◆ **PROVIDED TEXT**:
— BEGIN —
So I decided to stick to Haskell for a while and then slowly work my way to
Agda2, if I would feel the need.

------
rednum
It is worth noting that there are a few other paradigms that can change the
way you think of programming - recently there was a post providing a good
overview of languages that will make you learn some new abstractions,
functional programming being one of them:
<http://blog.fogus.me/2011/08/14/perlis-languages/>

------
vegai
I have done a few real, production projects with Haskell, and I've come to
realize that a lot of interest in it is hype. The paradigm is neat, the
language is relatively well designed (considering that it's an academic
committee language) and the implementation is passable.

Programmers sadly forget that the greatest challenge of software creation very
often happens outside of your text editor: it happens in the domain, in
architecture, specification and communication. If you succeed in those, your
project will succeed, no matter which language* you chose. If you fail in
them, no amount of strictness in your programming language will save you.

* _unless of course it's Java_

------
Dn_Ab
I see that some people are saying that functional programming is more powerful
than OOP. I disagree with that.
— END —
◆ **DATASET EXCERPTS**:
— BEGIN —
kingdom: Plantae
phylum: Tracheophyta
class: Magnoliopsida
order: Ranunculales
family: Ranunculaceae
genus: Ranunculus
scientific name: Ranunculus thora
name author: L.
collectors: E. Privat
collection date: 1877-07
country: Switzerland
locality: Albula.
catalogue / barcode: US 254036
— END —
— BEGIN —
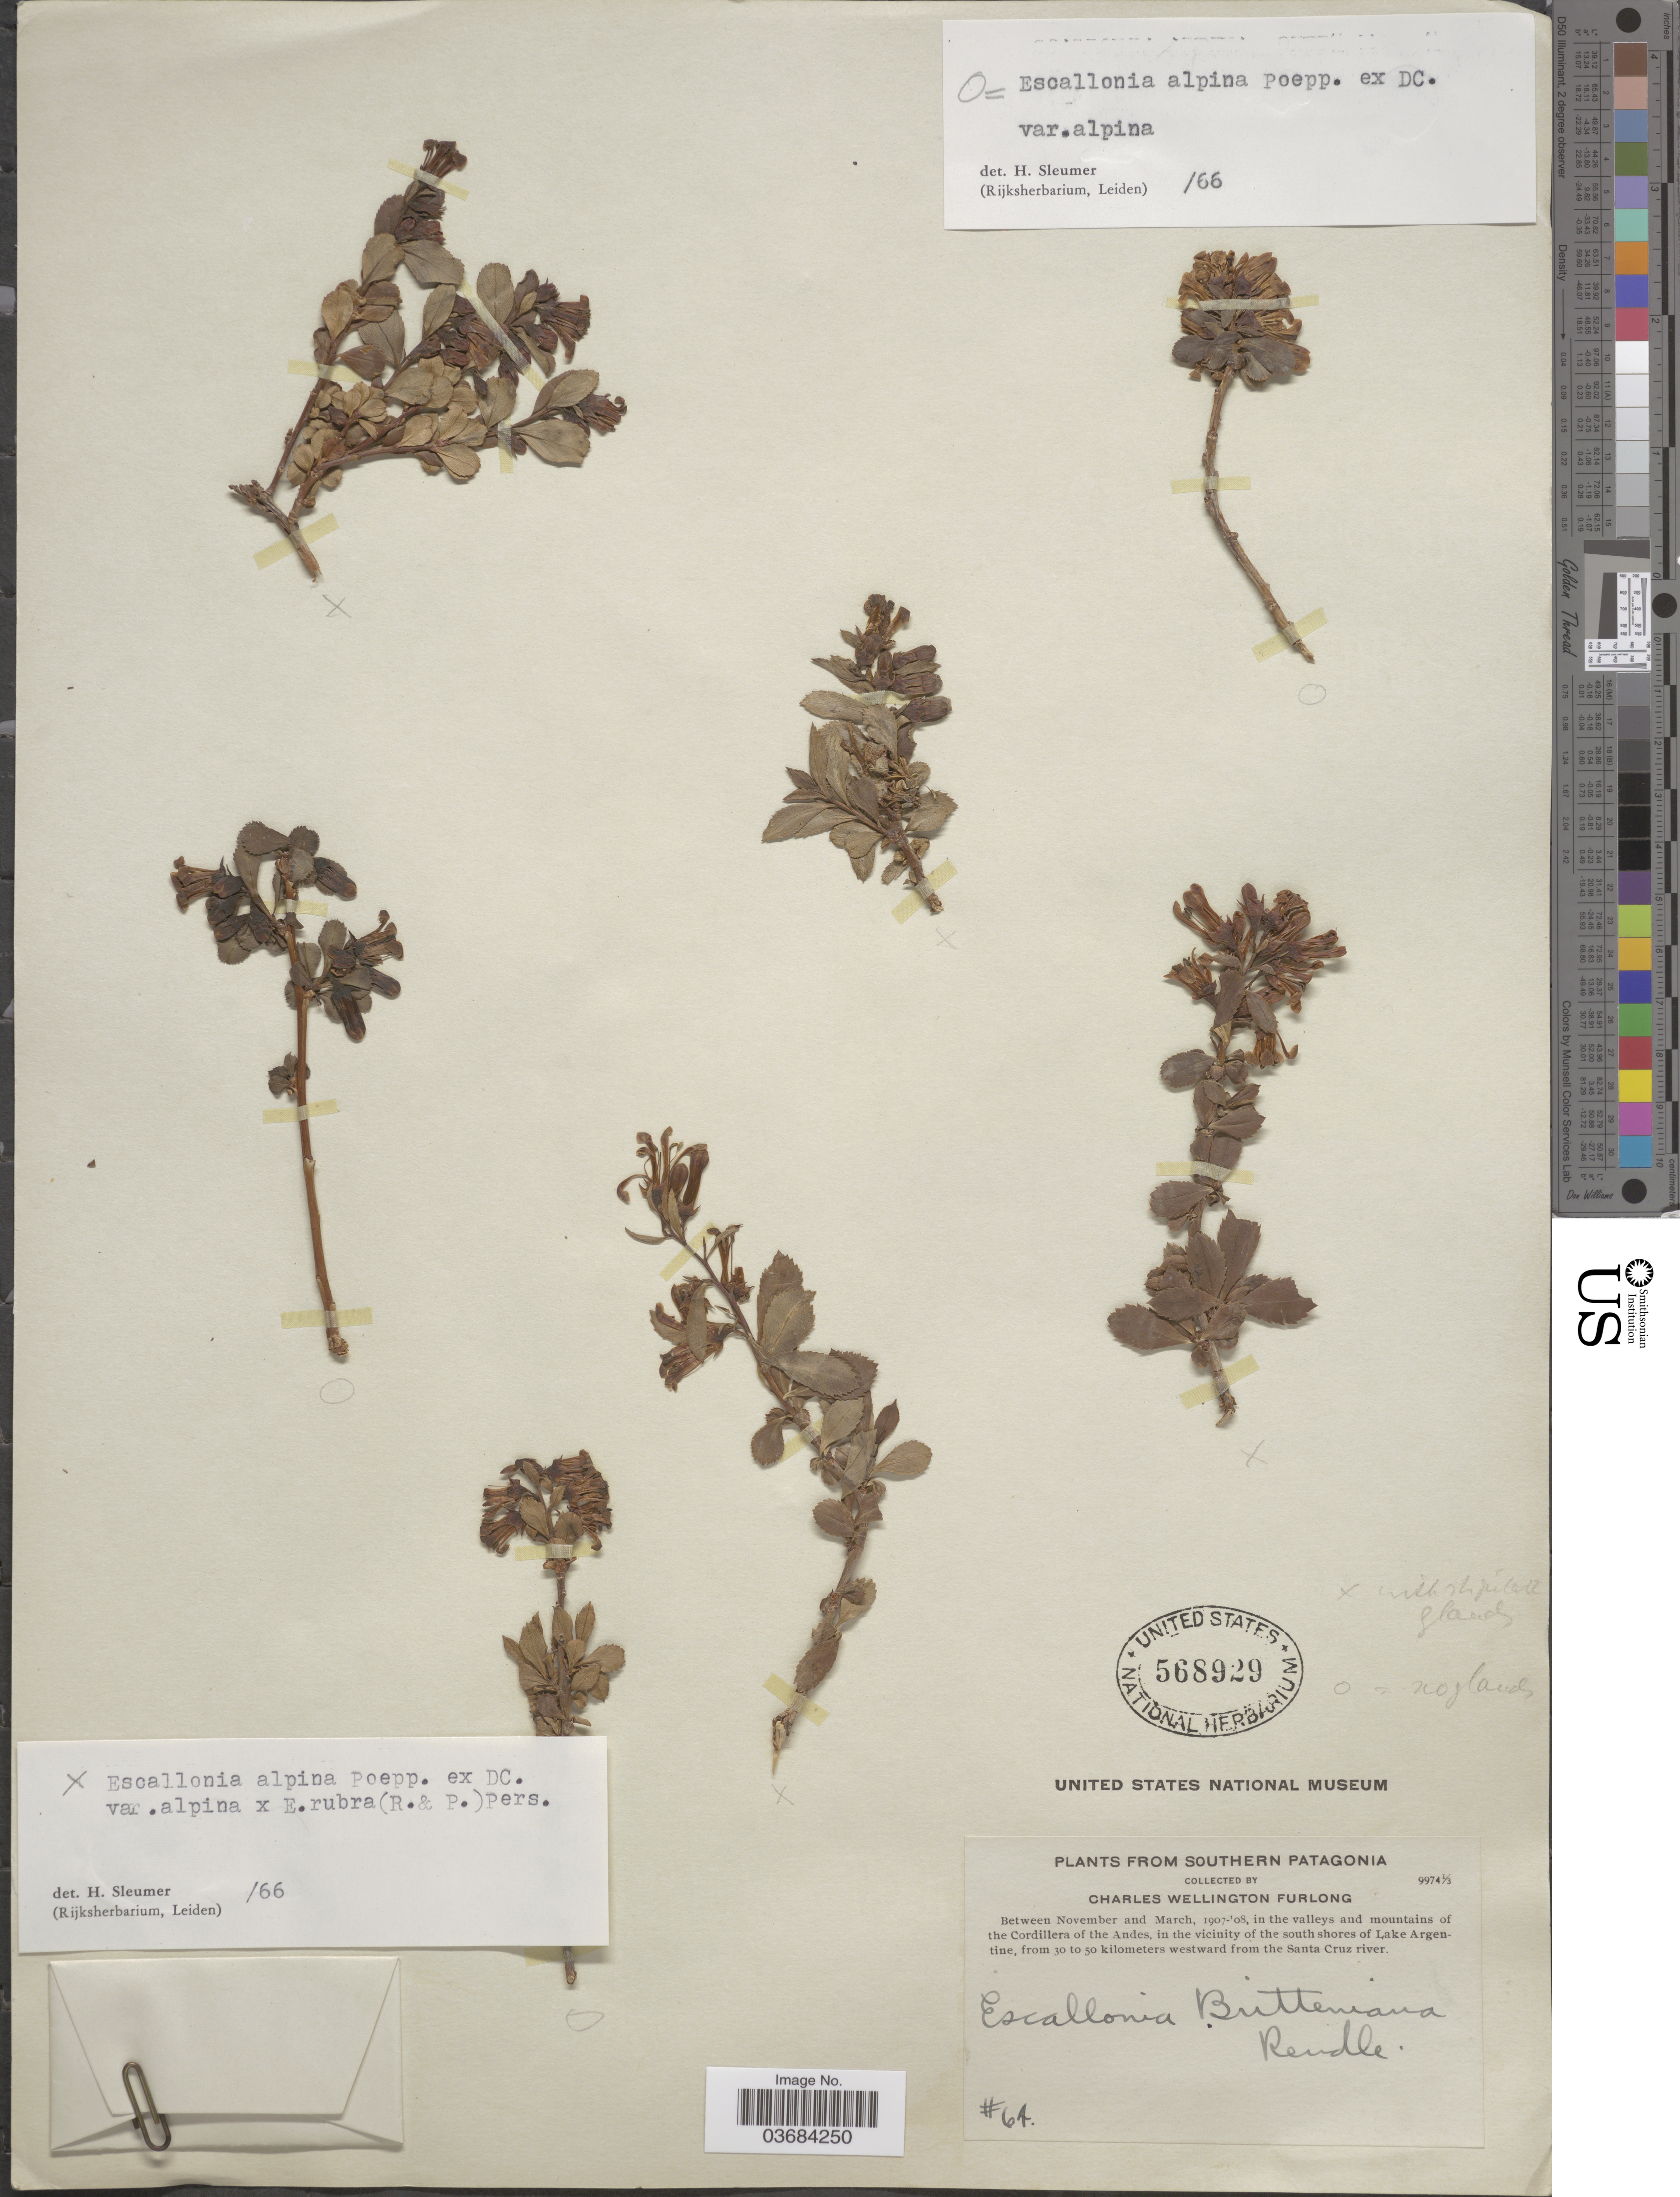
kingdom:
— END —
◆ **WHAT IS ASKED**:
1. In the forum thread, which language does the first commenter decide to stick to for a while before possibly moving on to Agda2?
2. Rewrite the forum thread from "Programmers sadly forget" up to and including "will save you.", replacing "communication" with "documentation".

◆ **RESULTS FOR EACH TASK**:
1. Haskell.

2.
Programmers sadly forget that the greatest challenge of software creation very
often happens outside of your text editor: it happens in the domain, in
architecture, specification and documentation. If you succeed in those, your
project will succeed, no matter which language* you chose. If you fail in
them, no amount of strictness in your programming language will save you.